PIANO PANDEMICO ITALIA, LE RIPERCUSSIONI

Tutto ciò potrebbe avere ripercussioni pesantissime. Le ha spiegate l’avvocato Consuelo Locati, rappresentante legale dell’azione civile contro Governo e Regione Lombardia. «L’omissione di segnalare all’OMS/RSI nel 2012, 2013, 2014, 2015 e 2017 lo stato di sviluppo delle capacità fondamentali richieste dall’RSI potrebbe configurarsi come in un’ipotetica omissione d’atti d’ufficio in virtù dell’obbligo sancito in materia», ha dichiarato all’AdnKronos.

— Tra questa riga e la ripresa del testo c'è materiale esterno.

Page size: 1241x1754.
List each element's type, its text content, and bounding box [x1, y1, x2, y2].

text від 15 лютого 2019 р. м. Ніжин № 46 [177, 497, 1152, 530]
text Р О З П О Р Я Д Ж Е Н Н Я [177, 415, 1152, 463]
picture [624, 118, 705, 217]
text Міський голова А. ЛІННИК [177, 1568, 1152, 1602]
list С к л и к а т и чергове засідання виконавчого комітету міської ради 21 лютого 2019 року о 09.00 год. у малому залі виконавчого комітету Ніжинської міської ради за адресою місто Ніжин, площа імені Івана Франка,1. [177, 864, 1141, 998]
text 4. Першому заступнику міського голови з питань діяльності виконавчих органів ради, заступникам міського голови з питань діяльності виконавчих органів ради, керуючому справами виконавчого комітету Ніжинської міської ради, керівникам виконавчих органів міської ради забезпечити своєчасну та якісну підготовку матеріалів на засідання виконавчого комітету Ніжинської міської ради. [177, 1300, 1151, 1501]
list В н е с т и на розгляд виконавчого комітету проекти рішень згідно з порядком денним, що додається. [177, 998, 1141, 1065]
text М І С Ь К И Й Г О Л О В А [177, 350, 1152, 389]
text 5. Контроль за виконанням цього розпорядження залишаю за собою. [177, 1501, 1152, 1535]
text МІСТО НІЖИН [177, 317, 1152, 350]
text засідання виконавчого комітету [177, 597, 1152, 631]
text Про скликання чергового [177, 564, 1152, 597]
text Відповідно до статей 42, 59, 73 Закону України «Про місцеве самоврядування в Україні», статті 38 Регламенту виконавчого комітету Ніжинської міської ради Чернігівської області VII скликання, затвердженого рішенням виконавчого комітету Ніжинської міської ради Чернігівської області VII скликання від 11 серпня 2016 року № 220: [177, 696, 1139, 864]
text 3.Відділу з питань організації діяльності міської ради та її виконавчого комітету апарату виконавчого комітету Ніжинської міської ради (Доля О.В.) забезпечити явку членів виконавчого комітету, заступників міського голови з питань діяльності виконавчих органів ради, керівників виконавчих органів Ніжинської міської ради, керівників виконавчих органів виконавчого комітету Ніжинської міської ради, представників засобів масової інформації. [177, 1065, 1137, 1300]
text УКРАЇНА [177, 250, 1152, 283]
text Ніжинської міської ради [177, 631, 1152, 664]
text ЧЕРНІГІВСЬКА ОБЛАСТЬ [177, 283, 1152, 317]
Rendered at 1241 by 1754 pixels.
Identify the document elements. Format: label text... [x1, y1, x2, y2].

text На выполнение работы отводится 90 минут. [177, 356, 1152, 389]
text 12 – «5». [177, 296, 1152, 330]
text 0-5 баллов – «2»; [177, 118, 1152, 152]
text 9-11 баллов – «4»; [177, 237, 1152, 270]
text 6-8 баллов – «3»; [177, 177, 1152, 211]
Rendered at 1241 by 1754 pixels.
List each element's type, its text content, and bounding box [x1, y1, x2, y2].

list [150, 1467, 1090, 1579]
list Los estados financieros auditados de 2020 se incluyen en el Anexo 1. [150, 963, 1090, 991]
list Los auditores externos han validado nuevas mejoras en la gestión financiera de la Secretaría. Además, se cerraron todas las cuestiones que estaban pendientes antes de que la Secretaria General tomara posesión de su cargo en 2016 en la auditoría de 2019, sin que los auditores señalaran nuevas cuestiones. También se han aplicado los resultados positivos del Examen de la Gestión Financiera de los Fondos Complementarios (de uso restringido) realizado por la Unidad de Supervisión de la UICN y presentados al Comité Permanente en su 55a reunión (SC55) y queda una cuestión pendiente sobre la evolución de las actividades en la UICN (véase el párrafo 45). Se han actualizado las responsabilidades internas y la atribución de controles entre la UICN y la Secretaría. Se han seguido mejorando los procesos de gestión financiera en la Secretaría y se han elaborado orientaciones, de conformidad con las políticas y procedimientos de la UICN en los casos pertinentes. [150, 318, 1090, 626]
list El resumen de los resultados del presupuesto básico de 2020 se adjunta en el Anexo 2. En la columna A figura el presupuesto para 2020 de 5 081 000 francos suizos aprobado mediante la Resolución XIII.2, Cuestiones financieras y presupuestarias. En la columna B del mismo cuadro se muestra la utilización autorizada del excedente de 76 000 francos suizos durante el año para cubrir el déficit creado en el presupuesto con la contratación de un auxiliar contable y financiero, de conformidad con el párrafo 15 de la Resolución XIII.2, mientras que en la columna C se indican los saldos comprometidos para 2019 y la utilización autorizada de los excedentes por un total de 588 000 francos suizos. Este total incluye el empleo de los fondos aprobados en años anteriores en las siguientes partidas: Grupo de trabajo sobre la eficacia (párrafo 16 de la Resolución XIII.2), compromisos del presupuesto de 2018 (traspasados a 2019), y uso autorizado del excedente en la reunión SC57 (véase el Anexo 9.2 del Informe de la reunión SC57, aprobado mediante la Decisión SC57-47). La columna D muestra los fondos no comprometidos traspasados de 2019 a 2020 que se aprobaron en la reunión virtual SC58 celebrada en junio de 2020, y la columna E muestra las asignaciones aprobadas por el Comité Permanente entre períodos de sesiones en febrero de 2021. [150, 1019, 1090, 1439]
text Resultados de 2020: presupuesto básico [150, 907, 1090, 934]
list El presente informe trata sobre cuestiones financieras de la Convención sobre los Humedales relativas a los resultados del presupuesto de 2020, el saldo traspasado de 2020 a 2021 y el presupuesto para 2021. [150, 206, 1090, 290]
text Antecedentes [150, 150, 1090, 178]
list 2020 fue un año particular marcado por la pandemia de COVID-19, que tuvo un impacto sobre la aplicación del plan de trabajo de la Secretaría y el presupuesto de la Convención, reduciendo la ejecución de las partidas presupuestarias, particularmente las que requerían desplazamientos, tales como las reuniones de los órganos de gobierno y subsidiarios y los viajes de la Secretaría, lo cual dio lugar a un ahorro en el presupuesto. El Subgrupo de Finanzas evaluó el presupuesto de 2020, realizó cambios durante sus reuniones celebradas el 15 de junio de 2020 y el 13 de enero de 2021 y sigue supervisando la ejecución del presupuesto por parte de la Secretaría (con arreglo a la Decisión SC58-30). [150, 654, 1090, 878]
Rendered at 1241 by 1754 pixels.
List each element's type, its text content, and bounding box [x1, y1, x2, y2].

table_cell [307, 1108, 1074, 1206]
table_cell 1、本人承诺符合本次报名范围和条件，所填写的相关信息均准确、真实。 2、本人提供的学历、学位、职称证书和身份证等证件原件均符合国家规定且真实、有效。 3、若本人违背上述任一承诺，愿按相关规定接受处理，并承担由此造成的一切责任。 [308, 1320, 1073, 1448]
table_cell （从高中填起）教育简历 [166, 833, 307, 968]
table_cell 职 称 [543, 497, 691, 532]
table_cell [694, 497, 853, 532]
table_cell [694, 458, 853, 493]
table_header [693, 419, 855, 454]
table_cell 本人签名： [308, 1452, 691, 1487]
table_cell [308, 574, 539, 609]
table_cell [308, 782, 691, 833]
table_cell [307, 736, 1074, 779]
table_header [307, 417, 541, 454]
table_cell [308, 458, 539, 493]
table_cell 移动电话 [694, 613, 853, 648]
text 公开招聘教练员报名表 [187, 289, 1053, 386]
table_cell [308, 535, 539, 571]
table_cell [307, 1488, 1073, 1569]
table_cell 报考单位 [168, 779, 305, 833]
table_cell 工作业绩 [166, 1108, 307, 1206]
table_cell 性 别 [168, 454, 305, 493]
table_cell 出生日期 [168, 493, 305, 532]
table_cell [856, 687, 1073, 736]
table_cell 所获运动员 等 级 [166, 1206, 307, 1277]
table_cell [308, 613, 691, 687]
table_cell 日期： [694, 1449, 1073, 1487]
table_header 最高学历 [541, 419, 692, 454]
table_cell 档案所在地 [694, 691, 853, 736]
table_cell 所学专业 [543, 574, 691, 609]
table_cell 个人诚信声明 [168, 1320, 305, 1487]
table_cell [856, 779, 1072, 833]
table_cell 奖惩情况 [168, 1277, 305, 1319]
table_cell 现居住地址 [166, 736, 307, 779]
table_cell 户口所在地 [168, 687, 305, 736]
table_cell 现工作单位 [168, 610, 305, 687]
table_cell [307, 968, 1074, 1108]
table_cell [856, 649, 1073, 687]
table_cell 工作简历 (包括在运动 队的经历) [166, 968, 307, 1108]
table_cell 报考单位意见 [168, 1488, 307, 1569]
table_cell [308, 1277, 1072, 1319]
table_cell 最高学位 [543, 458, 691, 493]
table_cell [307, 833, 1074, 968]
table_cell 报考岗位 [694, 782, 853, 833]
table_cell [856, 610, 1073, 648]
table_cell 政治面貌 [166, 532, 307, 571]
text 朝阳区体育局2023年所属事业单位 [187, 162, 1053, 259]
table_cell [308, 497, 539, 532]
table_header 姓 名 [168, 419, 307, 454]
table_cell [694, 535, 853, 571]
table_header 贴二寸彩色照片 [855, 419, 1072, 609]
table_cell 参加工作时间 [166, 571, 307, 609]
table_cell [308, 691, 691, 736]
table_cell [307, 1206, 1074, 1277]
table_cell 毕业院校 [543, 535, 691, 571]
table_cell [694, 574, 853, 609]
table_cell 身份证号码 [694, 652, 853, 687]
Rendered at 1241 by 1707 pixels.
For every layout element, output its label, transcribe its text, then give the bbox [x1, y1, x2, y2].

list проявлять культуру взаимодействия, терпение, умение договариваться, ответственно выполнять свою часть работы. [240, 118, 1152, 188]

Quindi, le segnalazioni non veritiere negli anni 2010, 2011, 2016, 2018 e 2019 potrebbe «potrebbe eventualmente configurare un’ipotesi di falso ideologico». Lo stesso generale ha parlato di prove logiche che dimostrano come il nostro Paese abbia sovrastimato in maniera esagerata le sue capacità quando ha risposto all’Organizzazione mondiale della sanità. C’è stata, infatti, un’autovalutazione complessiva dell’87% non dimostrata. «Alla prova dei fatti, sappiamo che sono venute alla luce gravissime carenze di carattere strutturale e organizzativo in molti settori».